Is Boris Johnson the right’s Ken Livingstone? It came to mind as a result of his unexpectedly strong remarks about housing benefit. A lot of Tories disbelieve that Johnson is genuinely committed to the party. Ken spent large chunks of his career either at odds with the Labour Party leadership or outside the party. Johnson is now reprising Livingstone’s role in protesting against Thatcher, while also reprising his role a second time around as an alternative version of a government he’s fundamentally sympathetic to.
A lot of people remarked that Ken Livingstone, as mayor, was remarkably keen on facilitating the City’s interests for someone whose staff included John Ross. Johnson is heavily reliant on the remaining ex-Livingstone officials to keep City Hall’s basic functions going. Both of them put a lot of effort into maintaining a public image that is almost a caricature of their party – the whole tedious Shower Jobby act, vs. all the stuff about newts and public transport.
Of course, this overstates a bit. But I do think there’s a significant truth here, and I suspect that future Mayors of London are going to have more in common with Ken and the Jobby than they will with the Prime Minister of the day. They will tend to be noisy and brash, given to ranting, and drawn back towards consensus within London by the administrative realities. There is famously no Democratic or Republican way to collect the garbage*. However, they will also tend to operate in permanent tension with the national government up river. This is an expression of the structural factors – you can’t position yourself politically by replacing the Underground with a network of cable cars over the streets or abolishing school, so you’ve got to do so by picking fights with Westminster.
Given that, you’re either going to be in the role of unofficial opposition leader, or else aligned with the government of the day’s rebels, whoever they may be. Also, it seems that you’ll probably end up being a couple of points to the left of your party either rhetorically or operationally. Despite all the yelling, Ken Livingstone was basically following the Blairite “let the bankers rip and then do some redistribution” plan, but with more aggression and nous. It’s also true of the Jobby – for all the bullshit, he’s not actually changed that much, which puts him some way left of the cuts consensus. Interestingly, this also seems to be true of Bertrand Delanoe and Klaus Wowereit, and perhaps also Michael Bloomberg.
* This argument may no longer seem as convincing as it once did, as there are probably Republicans who want to abolish rubbish collection…

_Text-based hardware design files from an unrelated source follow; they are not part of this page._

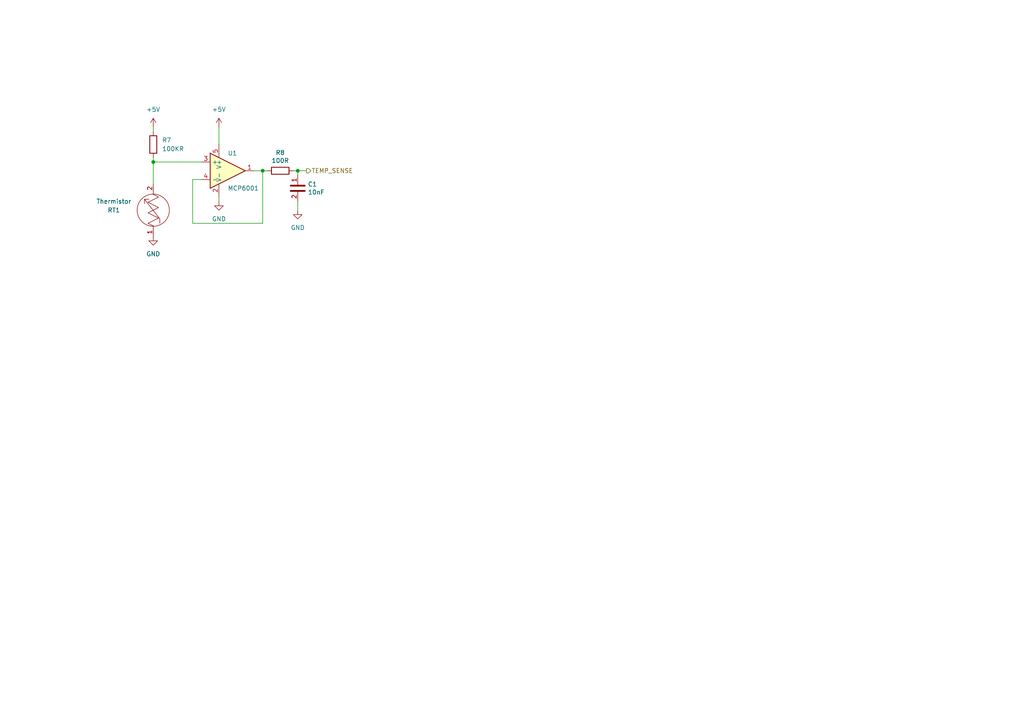
<source format=kicad_sch>
(kicad_sch (version 20211123) (generator eeschema)

  (uuid 94f3c3fe-b595-47a7-bd37-029fee5b30fb)

  (paper "A4")

  

  (junction (at 86.36 49.53) (diameter 0) (color 0 0 0 0)
    (uuid 79e571d3-8f69-41ab-b4de-d4f08a060dce)
  )
  (junction (at 76.2 49.53) (diameter 0) (color 0 0 0 0)
    (uuid b26af605-d3ca-46ab-98a7-877c25ad30cb)
  )
  (junction (at 44.45 46.99) (diameter 0) (color 0 0 0 0)
    (uuid b9cdcfb7-90c6-4b96-a4a1-30edba85c8ee)
  )

  (wire (pts (xy 44.45 45.72) (xy 44.45 46.99))
    (stroke (width 0) (type default) (color 0 0 0 0))
    (uuid 0db05b92-79a6-4794-a5cb-63f2d651436d)
  )
  (wire (pts (xy 63.5 57.15) (xy 63.5 58.42))
    (stroke (width 0) (type default) (color 0 0 0 0))
    (uuid 1eebb7dd-daec-49a8-8858-abefe701f54e)
  )
  (wire (pts (xy 76.2 64.77) (xy 76.2 49.53))
    (stroke (width 0) (type default) (color 0 0 0 0))
    (uuid 212bf891-6ff1-4fd0-b397-cac570c6576c)
  )
  (wire (pts (xy 63.5 36.83) (xy 63.5 41.91))
    (stroke (width 0) (type default) (color 0 0 0 0))
    (uuid 3a259ed9-a607-457b-b998-a9e065d19142)
  )
  (wire (pts (xy 44.45 36.83) (xy 44.45 38.1))
    (stroke (width 0) (type default) (color 0 0 0 0))
    (uuid 56bec3c0-f3ad-42bc-8f77-3460ef8d5472)
  )
  (wire (pts (xy 58.42 52.07) (xy 55.88 52.07))
    (stroke (width 0) (type default) (color 0 0 0 0))
    (uuid 5b0ba779-84db-4a2c-9a98-b4dd77625b7a)
  )
  (wire (pts (xy 44.45 46.99) (xy 58.42 46.99))
    (stroke (width 0) (type default) (color 0 0 0 0))
    (uuid 5daeb79c-4d1a-463f-aa20-469e86339095)
  )
  (wire (pts (xy 86.36 49.53) (xy 86.36 50.8))
    (stroke (width 0) (type default) (color 0 0 0 0))
    (uuid 5f9c388e-d201-46e0-b19d-6546776278c6)
  )
  (wire (pts (xy 55.88 52.07) (xy 55.88 64.77))
    (stroke (width 0) (type default) (color 0 0 0 0))
    (uuid 7f9d9f2a-f5af-4a1a-b183-c8788e0329fe)
  )
  (wire (pts (xy 85.09 49.53) (xy 86.36 49.53))
    (stroke (width 0) (type default) (color 0 0 0 0))
    (uuid 8f3624ea-aef1-4d19-8e8e-a2475bebbc20)
  )
  (wire (pts (xy 88.9 49.53) (xy 86.36 49.53))
    (stroke (width 0) (type default) (color 0 0 0 0))
    (uuid a32f5eb4-2b32-4683-a154-c799820b738d)
  )
  (wire (pts (xy 55.88 64.77) (xy 76.2 64.77))
    (stroke (width 0) (type default) (color 0 0 0 0))
    (uuid b2dca6a2-58e8-4bbb-95fa-a4420e910107)
  )
  (wire (pts (xy 76.2 49.53) (xy 73.66 49.53))
    (stroke (width 0) (type default) (color 0 0 0 0))
    (uuid bbec542b-7c8a-4148-a394-ff3267c8052a)
  )
  (wire (pts (xy 44.45 46.99) (xy 44.45 53.34))
    (stroke (width 0) (type default) (color 0 0 0 0))
    (uuid ccc385fb-08b4-4137-8840-c1c2e3288737)
  )
  (wire (pts (xy 86.36 58.42) (xy 86.36 60.96))
    (stroke (width 0) (type default) (color 0 0 0 0))
    (uuid e6af24ef-3c89-4d97-8f2a-b0dc1273bbf4)
  )
  (wire (pts (xy 76.2 49.53) (xy 77.47 49.53))
    (stroke (width 0) (type default) (color 0 0 0 0))
    (uuid fa2c6935-c756-4276-a7fe-2e551a32e595)
  )

  (hierarchical_label "TEMP_SENSE" (shape output) (at 88.9 49.53 0)
    (effects (font (size 1.27 1.27)) (justify left))
    (uuid db1a22c5-8a48-4d38-ba6b-47915c49586f)
  )

  (symbol (lib_id "formula:MCP6001T-I-LT") (at 66.04 49.53 0) (unit 1)
    (in_bom yes) (on_board yes)
    (uuid 1d731957-08e8-4a84-bf4b-f84aa0692269)
    (property "Reference" "U1" (id 0) (at 66.04 44.45 0)
      (effects (font (size 1.27 1.27)) (justify left))
    )
    (property "Value" "MCP6001" (id 1) (at 66.04 54.61 0)
      (effects (font (size 1.27 1.27)) (justify left))
    )
    (property "Footprint" "footprints:SOT-23-5_OEM" (id 2) (at 63.5 46.99 0)
      (effects (font (size 1.27 1.27)) hide)
    )
    (property "Datasheet" "http://ww1.microchip.com/downloads/en/DeviceDoc/21733j.pdf" (id 3) (at 66.04 44.45 0)
      (effects (font (size 1.27 1.27)) hide)
    )
    (property "MFN" "DK" (id 4) (at 68.58 41.91 0)
      (effects (font (size 1.524 1.524)) hide)
    )
    (property "MPN" "MCP6001T-I/LTCT-ND" (id 5) (at 71.12 39.37 0)
      (effects (font (size 1.524 1.524)) hide)
    )
    (property "PurchasingLink" "https://www.digikey.com/product-detail/en/microchip-technology/MCP6001T-I-LT/MCP6001T-I-LTCT-ND/669499" (id 6) (at 73.66 36.83 0)
      (effects (font (size 1.524 1.524)) hide)
    )
    (pin "2" (uuid 3a99b66d-3dfb-4cc7-9bf9-9e7273a22994))
    (pin "5" (uuid 359fb546-30bf-49c9-8997-f5a162e063d4))
    (pin "1" (uuid 42e763f2-7379-44cb-b2cc-8405f323b214))
    (pin "3" (uuid 048a4999-d125-4527-adad-5a476aaeec2a))
    (pin "4" (uuid f643e3bb-9261-4950-b692-5afd679689c0))
  )

  (symbol (lib_id "formula:Thermistor") (at 44.45 60.96 90) (unit 1)
    (in_bom yes) (on_board yes)
    (uuid 2771ad5e-21df-4e03-b334-42b388ec0fd4)
    (property "Reference" "RT1" (id 0) (at 33.02 60.96 90))
    (property "Value" "Thermistor" (id 1) (at 33.02 58.42 90))
    (property "Footprint" "Thermistor" (id 2) (at 53.086 60.452 0)
      (effects (font (size 1.27 1.27)) hide)
    )
    (property "Datasheet" "" (id 3) (at 44.45 60.96 0)
      (effects (font (size 1.27 1.27)) hide)
    )
    (pin "1" (uuid b8f7a941-7382-41e5-9b2a-0dce2c2dd6c1))
    (pin "2" (uuid b5f23565-fe0a-4211-af54-479db92cb6bd))
  )

  (symbol (lib_id "power:GND") (at 63.5 58.42 0) (unit 1)
    (in_bom yes) (on_board yes) (fields_autoplaced)
    (uuid 3b9fedc3-8004-49ad-a3fe-28afa1ea394b)
    (property "Reference" "#PWR?" (id 0) (at 63.5 64.77 0)
      (effects (font (size 1.27 1.27)) hide)
    )
    (property "Value" "GND" (id 1) (at 63.5 63.5 0))
    (property "Footprint" "" (id 2) (at 63.5 58.42 0)
      (effects (font (size 1.27 1.27)) hide)
    )
    (property "Datasheet" "" (id 3) (at 63.5 58.42 0)
      (effects (font (size 1.27 1.27)) hide)
    )
    (pin "1" (uuid 4e55d813-28bd-48e2-be00-ff58a9020eaa))
  )

  (symbol (lib_id "formula:C_10nF") (at 86.36 54.61 0) (unit 1)
    (in_bom yes) (on_board yes)
    (uuid 607af4f2-91e7-418d-a7ac-4d54e191778d)
    (property "Reference" "C1" (id 0) (at 89.281 53.4416 0)
      (effects (font (size 1.27 1.27)) (justify left))
    )
    (property "Value" "10nF" (id 1) (at 89.281 55.753 0)
      (effects (font (size 1.27 1.27)) (justify left))
    )
    (property "Footprint" "" (id 2) (at 81.28 54.61 0)
      (effects (font (size 1.27 1.27)) hide)
    )
    (property "Datasheet" "https://content.kemet.com/datasheets/KEM_C1076_X7R_HV_AUTO_SMD.pdf" (id 3) (at 83.82 52.07 0)
      (effects (font (size 1.27 1.27)) hide)
    )
    (pin "1" (uuid 66126922-ac44-4d51-b041-8a454e41a8d9))
    (pin "2" (uuid 680326a7-92d7-4d07-8d6f-9c8a47a361dd))
  )

  (symbol (lib_id "power:+5V") (at 44.45 36.83 0) (unit 1)
    (in_bom yes) (on_board yes) (fields_autoplaced)
    (uuid 80d772a7-c654-45d6-8d16-7b789d3c1039)
    (property "Reference" "#PWR?" (id 0) (at 44.45 40.64 0)
      (effects (font (size 1.27 1.27)) hide)
    )
    (property "Value" "+5V" (id 1) (at 44.45 31.75 0))
    (property "Footprint" "" (id 2) (at 44.45 36.83 0)
      (effects (font (size 1.27 1.27)) hide)
    )
    (property "Datasheet" "" (id 3) (at 44.45 36.83 0)
      (effects (font (size 1.27 1.27)) hide)
    )
    (pin "1" (uuid e0d239ee-b4fb-47e6-9218-21e6417a4188))
  )

  (symbol (lib_id "formula:R_100K") (at 44.45 41.91 0) (unit 1)
    (in_bom yes) (on_board yes) (fields_autoplaced)
    (uuid 81585bd4-2b9e-4e87-b8b0-0a2e1df7a9b5)
    (property "Reference" "R7" (id 0) (at 46.99 40.6399 0)
      (effects (font (size 1.27 1.27)) (justify left))
    )
    (property "Value" "100KR" (id 1) (at 46.99 43.1799 0)
      (effects (font (size 1.27 1.27)) (justify left))
    )
    (property "Footprint" "OEM:R_0603" (id 2) (at 42.672 41.91 0)
      (effects (font (size 1.27 1.27)) hide)
    )
    (property "Datasheet" "https://industrial.panasonic.com/cdbs/www-data/pdf/RDA0000/AOA0000C304.pdf" (id 3) (at 46.482 41.91 0)
      (effects (font (size 1.27 1.27)) hide)
    )
    (property "MFN" "DK" (id 4) (at 44.45 41.91 0)
      (effects (font (size 1.524 1.524)) hide)
    )
    (property "MPN" "P100KCCT-ND" (id 5) (at 44.45 41.91 0)
      (effects (font (size 1.524 1.524)) hide)
    )
    (property "PurchasingLink" "https://www.digikey.com/product-detail/en/panasonic-electronic-components/ERJ-6ENF1003V/P100KCCT-ND/119551" (id 6) (at 56.642 31.75 0)
      (effects (font (size 1.524 1.524)) hide)
    )
    (pin "1" (uuid d9f7e1f2-ec13-41f5-b09a-2668826ebd2e))
    (pin "2" (uuid 123f3794-efa0-4abc-b320-223a6d9d07d7))
  )

  (symbol (lib_id "formula:R_100") (at 81.28 49.53 270) (unit 1)
    (in_bom yes) (on_board yes)
    (uuid 955bf8f2-0bed-448e-9264-b593c0d9e38c)
    (property "Reference" "R8" (id 0) (at 81.28 44.2722 90))
    (property "Value" "100R" (id 1) (at 81.28 46.5836 90))
    (property "Footprint" "OEM:R_0603" (id 2) (at 81.28 47.752 0)
      (effects (font (size 1.27 1.27)) hide)
    )
    (property "Datasheet" "https://www.seielect.com/Catalog/SEI-rncp.pdf" (id 3) (at 81.28 51.562 0)
      (effects (font (size 1.27 1.27)) hide)
    )
    (property "MFN" "DK" (id 4) (at 81.28 49.53 0)
      (effects (font (size 1.524 1.524)) hide)
    )
    (property "MPN" "RNCP0805FTD100RCT-ND" (id 5) (at 81.28 49.53 0)
      (effects (font (size 1.524 1.524)) hide)
    )
    (property "PurchasingLink" "https://www.digikey.com/products/en?keywords=RNCP0805FTD100RCT-ND" (id 6) (at 91.44 61.722 0)
      (effects (font (size 1.524 1.524)) hide)
    )
    (pin "1" (uuid 53c6737d-ad6c-412b-836f-27879d5dd5ef))
    (pin "2" (uuid 36bcdf7c-6fa0-4c57-bc1e-506c721888f0))
  )

  (symbol (lib_id "power:+5V") (at 63.5 36.83 0) (unit 1)
    (in_bom yes) (on_board yes) (fields_autoplaced)
    (uuid a178f5c8-b4bb-4143-aeb6-2cae7a246fa0)
    (property "Reference" "#PWR?" (id 0) (at 63.5 40.64 0)
      (effects (font (size 1.27 1.27)) hide)
    )
    (property "Value" "+5V" (id 1) (at 63.5 31.75 0))
    (property "Footprint" "" (id 2) (at 63.5 36.83 0)
      (effects (font (size 1.27 1.27)) hide)
    )
    (property "Datasheet" "" (id 3) (at 63.5 36.83 0)
      (effects (font (size 1.27 1.27)) hide)
    )
    (pin "1" (uuid 4b64c110-3303-4a54-ac8b-a85ec8aa8dcf))
  )

  (symbol (lib_id "power:GND") (at 44.45 68.58 0) (unit 1)
    (in_bom yes) (on_board yes) (fields_autoplaced)
    (uuid a2a80cf1-64e7-4004-9710-deb7f131cb2a)
    (property "Reference" "#PWR?" (id 0) (at 44.45 74.93 0)
      (effects (font (size 1.27 1.27)) hide)
    )
    (property "Value" "GND" (id 1) (at 44.45 73.66 0))
    (property "Footprint" "" (id 2) (at 44.45 68.58 0)
      (effects (font (size 1.27 1.27)) hide)
    )
    (property "Datasheet" "" (id 3) (at 44.45 68.58 0)
      (effects (font (size 1.27 1.27)) hide)
    )
    (pin "1" (uuid 17c52fca-6d99-4511-a655-cd7eb72433c3))
  )

  (symbol (lib_id "power:GND") (at 86.36 60.96 0) (unit 1)
    (in_bom yes) (on_board yes) (fields_autoplaced)
    (uuid ab021d4c-2de5-4da2-b018-19ab9a4b838b)
    (property "Reference" "#PWR?" (id 0) (at 86.36 67.31 0)
      (effects (font (size 1.27 1.27)) hide)
    )
    (property "Value" "GND" (id 1) (at 86.36 66.04 0))
    (property "Footprint" "" (id 2) (at 86.36 60.96 0)
      (effects (font (size 1.27 1.27)) hide)
    )
    (property "Datasheet" "" (id 3) (at 86.36 60.96 0)
      (effects (font (size 1.27 1.27)) hide)
    )
    (pin "1" (uuid 0819664e-0644-4174-aa34-77503a3ef07f))
  )
)

</source>
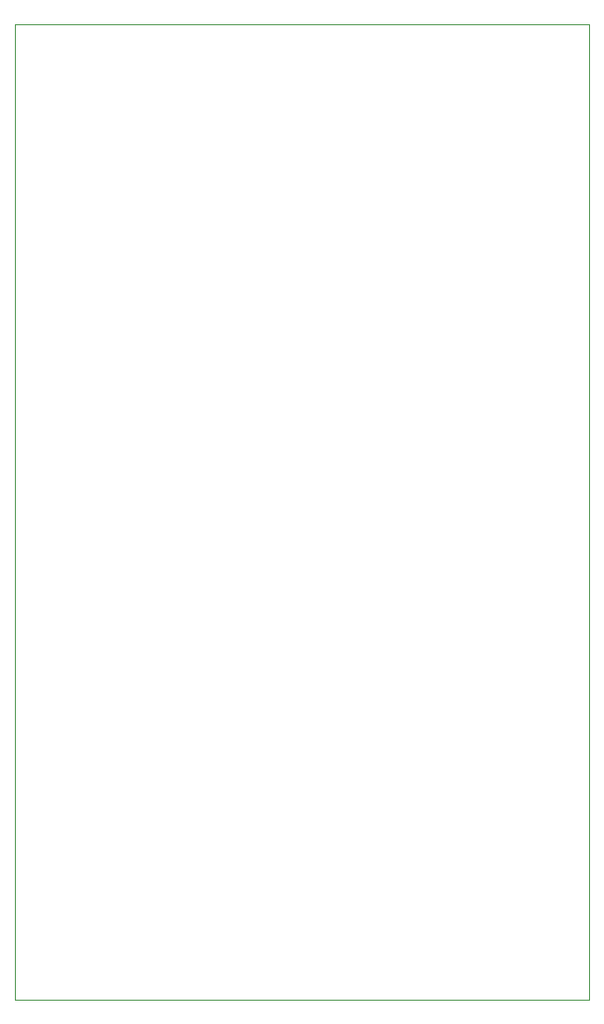
<source format=gbr>
%TF.GenerationSoftware,KiCad,Pcbnew,8.0.9-8.0.9-0~ubuntu22.04.1*%
%TF.CreationDate,2025-04-21T19:03:49+05:30*%
%TF.ProjectId,Variable Buck Converter,56617269-6162-46c6-9520-4275636b2043,rev?*%
%TF.SameCoordinates,Original*%
%TF.FileFunction,Profile,NP*%
%FSLAX46Y46*%
G04 Gerber Fmt 4.6, Leading zero omitted, Abs format (unit mm)*
G04 Created by KiCad (PCBNEW 8.0.9-8.0.9-0~ubuntu22.04.1) date 2025-04-21 19:03:49*
%MOMM*%
%LPD*%
G01*
G04 APERTURE LIST*
%TA.AperFunction,Profile*%
%ADD10C,0.050000*%
%TD*%
G04 APERTURE END LIST*
D10*
X84160000Y-58940000D02*
X136370000Y-58940000D01*
X136370000Y-147390000D01*
X84160000Y-147390000D01*
X84160000Y-58940000D01*
M02*

</source>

Owen Hatherley has an immense post about Sheffield, modernism, socialism, privatisation, etc. Which reminded me of an estate agent ad I saw recently, for a gaff in the Highgate New Town estate. The sales-slug referred to a “3 double bedroom apartment in an architecturally-designed ex-local authority development, with 19′ kitchen/diner, 12′ reception, and exclusive access to a full-width south-facing balcony”. Well, indeed. A snip at £340,000. I liked the “architecturally-designed” – as opposed to what, exactly? All buildings are architecturally designed – some are designed by architects, some are designed well, a lot are designed badly. But don’t let that put you off. It’s not really my point either.
I do think it’s a sign of the times; suddenly, buildings like this aren’t concrete monstrosities imposed on the poor by a remote leftist elite, but rather, “architect-designed” jewels. This is relevant. That this should come up just at the point when Grant Shapps wants to end security of tenure in council housing (which Highgate New Town mostly is, still) should not really be surprising. In the Cameron future, we’ll swap over – the poor can move back into draughty, mouseful Victorian buildings they can’t afford to heat, and the elite can enjoy Parker-Morris space standards. (75% of the houses Peter Tabori’s project replaced didn’t have a bathroom.)